The problem:
Return, word for word, every line from the first one through the line that contains "scientific name: Lemna minor".

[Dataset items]
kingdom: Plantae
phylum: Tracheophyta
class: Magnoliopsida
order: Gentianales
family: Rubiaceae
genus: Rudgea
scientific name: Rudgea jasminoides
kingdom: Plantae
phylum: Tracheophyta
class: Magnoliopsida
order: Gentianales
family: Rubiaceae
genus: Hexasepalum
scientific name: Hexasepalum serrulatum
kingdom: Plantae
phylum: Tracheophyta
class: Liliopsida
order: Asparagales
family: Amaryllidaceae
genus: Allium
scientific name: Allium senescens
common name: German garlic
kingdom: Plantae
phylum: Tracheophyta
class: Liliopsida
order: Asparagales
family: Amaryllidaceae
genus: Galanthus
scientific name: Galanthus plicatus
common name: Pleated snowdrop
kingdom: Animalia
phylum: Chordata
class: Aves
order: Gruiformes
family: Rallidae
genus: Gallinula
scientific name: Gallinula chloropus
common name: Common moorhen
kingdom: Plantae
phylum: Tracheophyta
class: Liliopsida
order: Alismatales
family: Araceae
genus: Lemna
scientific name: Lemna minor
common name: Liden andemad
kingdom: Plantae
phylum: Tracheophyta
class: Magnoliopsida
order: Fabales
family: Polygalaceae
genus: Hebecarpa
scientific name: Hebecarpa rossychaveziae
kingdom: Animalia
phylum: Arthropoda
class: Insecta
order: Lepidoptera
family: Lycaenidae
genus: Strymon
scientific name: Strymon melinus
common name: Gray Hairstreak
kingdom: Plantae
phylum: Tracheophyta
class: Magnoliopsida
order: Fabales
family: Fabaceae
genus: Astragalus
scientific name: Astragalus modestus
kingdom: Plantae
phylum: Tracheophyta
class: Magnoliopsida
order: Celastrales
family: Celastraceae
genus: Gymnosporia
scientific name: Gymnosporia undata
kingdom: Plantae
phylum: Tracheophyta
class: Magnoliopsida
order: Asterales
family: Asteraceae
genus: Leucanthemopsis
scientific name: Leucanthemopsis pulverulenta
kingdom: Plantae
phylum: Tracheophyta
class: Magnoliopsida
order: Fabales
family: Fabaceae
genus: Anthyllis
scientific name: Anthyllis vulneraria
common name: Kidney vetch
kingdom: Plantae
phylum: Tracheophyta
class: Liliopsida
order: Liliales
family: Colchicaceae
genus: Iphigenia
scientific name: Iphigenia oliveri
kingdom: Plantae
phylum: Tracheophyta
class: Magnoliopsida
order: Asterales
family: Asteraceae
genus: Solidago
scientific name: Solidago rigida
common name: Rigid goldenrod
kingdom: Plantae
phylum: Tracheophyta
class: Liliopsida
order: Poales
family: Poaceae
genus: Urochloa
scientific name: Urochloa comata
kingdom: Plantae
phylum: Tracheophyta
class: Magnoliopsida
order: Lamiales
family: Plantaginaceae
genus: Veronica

Solved problem:
kingdom: Plantae
phylum: Tracheophyta
class: Magnoliopsida
order: Gentianales
family: Rubiaceae
genus: Rudgea
scientific name: Rudgea jasminoides
kingdom: Plantae
phylum: Tracheophyta
class: Magnoliopsida
order: Gentianales
family: Rubiaceae
genus: Hexasepalum
scientific name: Hexasepalum serrulatum
kingdom: Plantae
phylum: Tracheophyta
class: Liliopsida
order: Asparagales
family: Amaryllidaceae
genus: Allium
scientific name: Allium senescens
common name: German garlic
kingdom: Plantae
phylum: Tracheophyta
class: Liliopsida
order: Asparagales
family: Amaryllidaceae
genus: Galanthus
scientific name: Galanthus plicatus
common name: Pleated snowdrop
kingdom: Animalia
phylum: Chordata
class: Aves
order: Gruiformes
family: Rallidae
genus: Gallinula
scientific name: Gallinula chloropus
common name: Common moorhen
kingdom: Plantae
phylum: Tracheophyta
class: Liliopsida
order: Alismatales
family: Araceae
genus: Lemna
scientific name: Lemna minor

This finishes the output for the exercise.